Денис уставился в заволоченное дымом небо, в ожидании, когда свист в голове утихнет. Он не спешил подниматься, понимая, что сил вымотанному организму никто не подкинет. Его сухие губы растеклись в улыбке. Ей-богу, красота!
Казалось, что тот вспомнил далекий школьный урок литературы, там, где было и про войну, и про мир, и про Болконского, и про небо. Кто знает, может, взаправду вспомнил, а может - почудилось.
А что до Евы? Собака теперь явно не блистала вспыльчивостью. Напротив, была абсолютно спокойна, даже равнодушна. Она, не обращая внимания на Чернику, покорно подошла к хозяину и принялась облизывать тому левую щеку, до крови рассеченную ногтями Василисы.
– Что же ты натворила, девочка моя? - риторически вопрошал Денис, почесывая у питомца за ухом.
Держу пари - здесь бы все и закончилось, измени Василисе чувство меры, а Денису - чувство хладнокровия, Однако ненавязчивое бегство в лесную глушь и минутное помешательство, сопровождающиеся истошной целенаправленной руганью не прибавляло девушке сил. Она быстро выгорела и теперь по новой старалась отдышаться.
Черникова вот-вот растечется патокой по траве, безутешно проклиная свою особу за то, что та добровольно разорвала связь с цивилизацией. Там, наверняка еще саврасками носится озверевший народ или же все куда хуже. Автобусы наполнились до люков и сейчас просвистят где-то поодаль, унося с собой человеческую память о том, что где-то в Южной Сибири стоял себе когда-то одиноко-одинокий поселок, в котором жизнь была не сахар, но его обитателям сей факт не насаждал, ибо они свято верили, что по-другому быть не может, потому что другой жизни сей народ знать не знал.
Но Василиса не слышала никаких автобусов. То место, где она, как казалось, совсем недавно пробегала - метров двести от нее. Теперь там сверкали десятки искр языков пламени. «Как же так?» - спрашивала она себя.

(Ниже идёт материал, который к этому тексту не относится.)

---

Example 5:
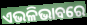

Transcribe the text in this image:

ଏଭଳିଭାବରେ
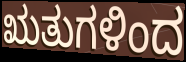
ಋತುಗಳಿಂದ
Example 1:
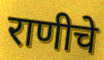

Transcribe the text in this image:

राणीचे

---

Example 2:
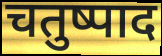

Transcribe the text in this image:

चतुष्पाद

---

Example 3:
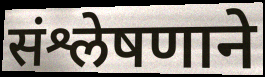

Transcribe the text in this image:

संश्लेषणाने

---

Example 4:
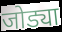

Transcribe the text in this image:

जोड्या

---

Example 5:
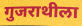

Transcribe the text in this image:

गुजराथीला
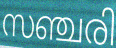
സഞ്ചരി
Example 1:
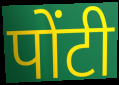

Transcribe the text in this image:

पोंटी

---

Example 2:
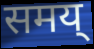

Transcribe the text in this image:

समय्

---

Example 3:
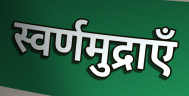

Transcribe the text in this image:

स्वर्णमुद्राएँ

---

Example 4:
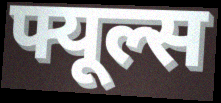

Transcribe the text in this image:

फ्यूल्स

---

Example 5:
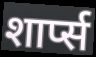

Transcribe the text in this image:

शार्प्स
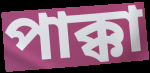
পাক্কা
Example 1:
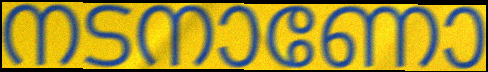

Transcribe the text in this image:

നടനാണോ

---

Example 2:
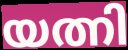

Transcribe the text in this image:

യത്നി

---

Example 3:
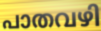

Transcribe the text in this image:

പാതവഴി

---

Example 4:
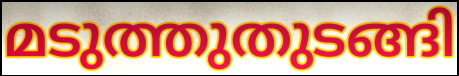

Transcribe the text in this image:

മടുത്തുതുടങ്ങി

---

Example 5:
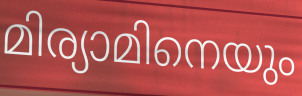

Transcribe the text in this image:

മിര്യാമിനെയും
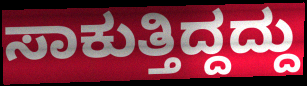
ಸಾಕುತ್ತಿದ್ದದ್ದು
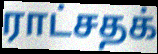
ராட்சதக்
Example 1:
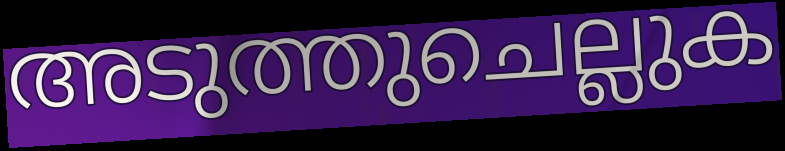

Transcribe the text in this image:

അടുത്തുചെല്ലുക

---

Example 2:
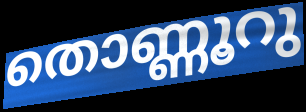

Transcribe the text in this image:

തൊണ്ണൂറു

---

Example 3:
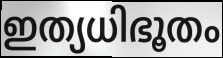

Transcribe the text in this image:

ഇത്യധിഭൂതം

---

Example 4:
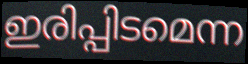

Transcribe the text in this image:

ഇരിപ്പിടമെന്ന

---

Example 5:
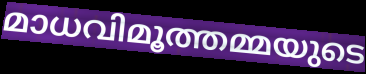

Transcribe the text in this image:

മാധവിമൂത്തമ്മയുടെ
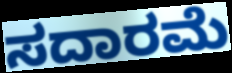
ಸದಾರಮೆ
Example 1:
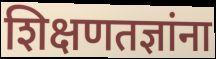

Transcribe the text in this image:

शिक्षणतज्ञांना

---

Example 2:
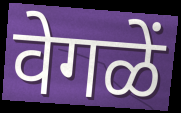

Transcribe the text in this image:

वेगळें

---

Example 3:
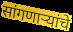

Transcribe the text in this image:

सांगणार्‍यांचे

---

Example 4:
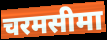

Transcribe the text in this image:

चरमसीमा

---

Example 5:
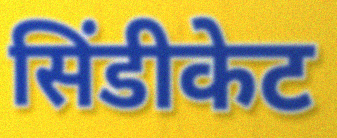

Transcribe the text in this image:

सिंडीकेट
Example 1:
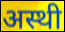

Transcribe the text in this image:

अस्थी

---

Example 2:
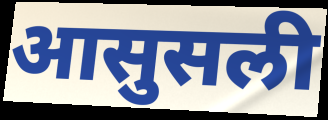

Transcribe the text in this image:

आसुसली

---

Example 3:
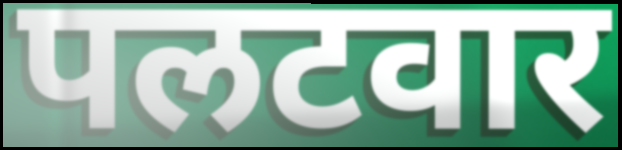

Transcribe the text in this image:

पलटवार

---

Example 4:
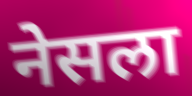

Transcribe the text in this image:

नेसला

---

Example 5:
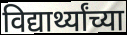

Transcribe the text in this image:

विद्यार्थ्यांच्या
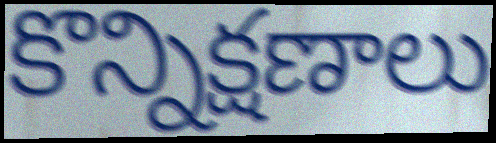
కొన్నిక్షణాలు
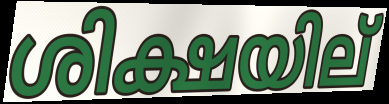
ശിക്ഷയില്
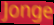
Jonge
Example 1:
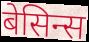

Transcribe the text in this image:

बेसिन्स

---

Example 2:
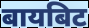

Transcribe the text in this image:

बायबिट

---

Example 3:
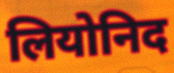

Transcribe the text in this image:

लियोनिद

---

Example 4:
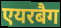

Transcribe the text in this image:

एयरबैग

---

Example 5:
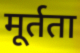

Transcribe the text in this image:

मूर्तता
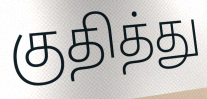
குதித்து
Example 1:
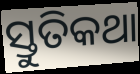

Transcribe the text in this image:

ସ୍ତୁତିକଥା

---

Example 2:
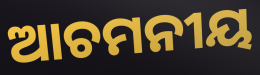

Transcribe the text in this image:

ଆଚମନୀୟ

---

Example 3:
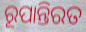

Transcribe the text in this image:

ରୂପାନ୍ତିରତ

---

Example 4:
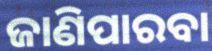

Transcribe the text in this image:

ଜାଣିପାରବା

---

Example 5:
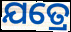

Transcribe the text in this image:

ଯତ୍ରେ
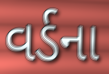
વર્ડના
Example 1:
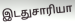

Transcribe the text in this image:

இடதுசாரியா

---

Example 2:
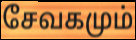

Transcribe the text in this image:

சேவகமும்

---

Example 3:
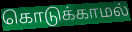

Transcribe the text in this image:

கொடுக்காமல்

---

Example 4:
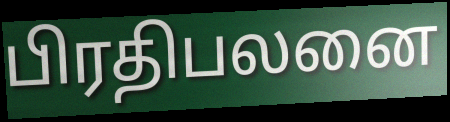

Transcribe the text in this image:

பிரதிபலனை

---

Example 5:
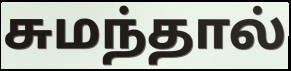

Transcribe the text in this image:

சுமந்தால்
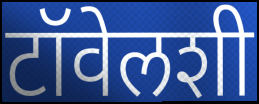
टॉवेलशी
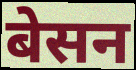
बेसन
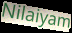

Ее не покидало ощущение, что это, как минимум, если не сон, то чья-та злая шутка. И этот злой шутник где-то поблизости сидит в кустах, потирая руки и пристально ее изучает. «Если это не шутка, то, может, спектакль или кино?» - подумала Черникова - и режиссер, забавы ради, под чутким присмотром, решил поместить ее в какой-нибудь надрывный драматический эпос, где принято лживо приукрашивать, стыдливо преуменьшать или же просто вольно или невольно скатываться в фарс.

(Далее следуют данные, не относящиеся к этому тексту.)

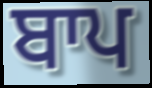
ਬਾਪ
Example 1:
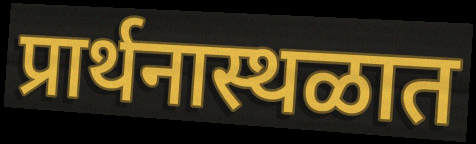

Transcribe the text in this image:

प्रार्थनास्थळात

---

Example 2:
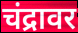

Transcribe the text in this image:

चंद्रावर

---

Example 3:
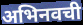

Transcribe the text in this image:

अभिनवची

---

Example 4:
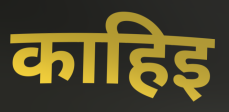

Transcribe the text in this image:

काहिइ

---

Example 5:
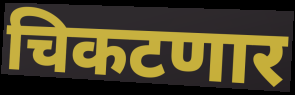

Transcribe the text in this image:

चिकटणार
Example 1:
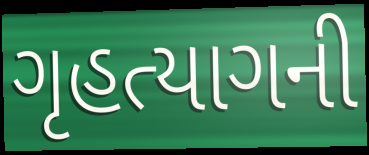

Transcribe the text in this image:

ગૃહત્યાગની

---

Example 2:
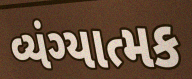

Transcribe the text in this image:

વ્યંગ્યાત્મક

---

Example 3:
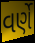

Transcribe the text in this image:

વર્ણે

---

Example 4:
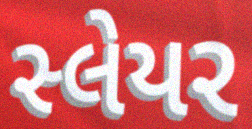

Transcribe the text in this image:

સ્લેયર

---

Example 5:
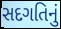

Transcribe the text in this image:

સદગતિનું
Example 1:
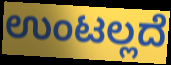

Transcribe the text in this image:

ಉಂಟಲ್ಲದೆ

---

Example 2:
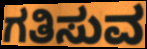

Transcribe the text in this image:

ಗತಿಸುವ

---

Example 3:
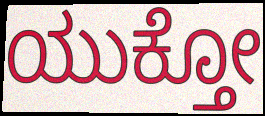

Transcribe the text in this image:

ಯುಕ್ತೋ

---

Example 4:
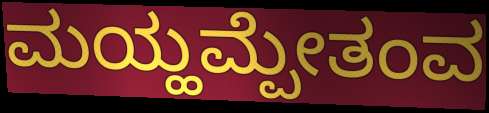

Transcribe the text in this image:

ಮಯ್ಹಮ್ಪೇತಂವ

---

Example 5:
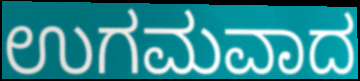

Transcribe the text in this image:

Изрядно потрепав воображение, Василиса пришла к выводу о том, что самовнушение - не лучший способ для утешения и вновь обратила взор на Дениса.
Он не для демонстрации все еще лежал на земле и судорожно кашлял. Гнев девушки сошел на жалость. Она полезла в свой рюкзак, вытащила из него упаковку влажных салфеток и, присев, начала аккуратно вытирать ему лицо, пряча глаза от нерешительности, перейдя от холодного равнодушия к подобной фамильярности. Затем натянула на его лицо второй «Лепесток» и помогла подняться и перенести всю тяжесть тела на ноги.
 – Чувство вины в глазах женщины - это прекрасно. - язвительно процедил Денис сквозь респиратор, не скрывая улыбки, дабы немного сбить градус накала в сложившейся ситуации. Василиса поступила по уму и не ведясь на банальщину, только томно выдохнула.
Пока Денис отряхивался и омраченными глазами изучал с трех сторон приближающийся огневой фронт, который, как чума, повсеместно поглощал окрестности метр за метром, Черника с трепетом спрятала немного подпорченную, но все уцелевшую тетрадь в рюкзак, которая для девушки была той единственной сладкой пилюлей во всем этом бреду, а затем принялась жадно глотать воду и полупустой бутылки, стараясь заглушить жажду.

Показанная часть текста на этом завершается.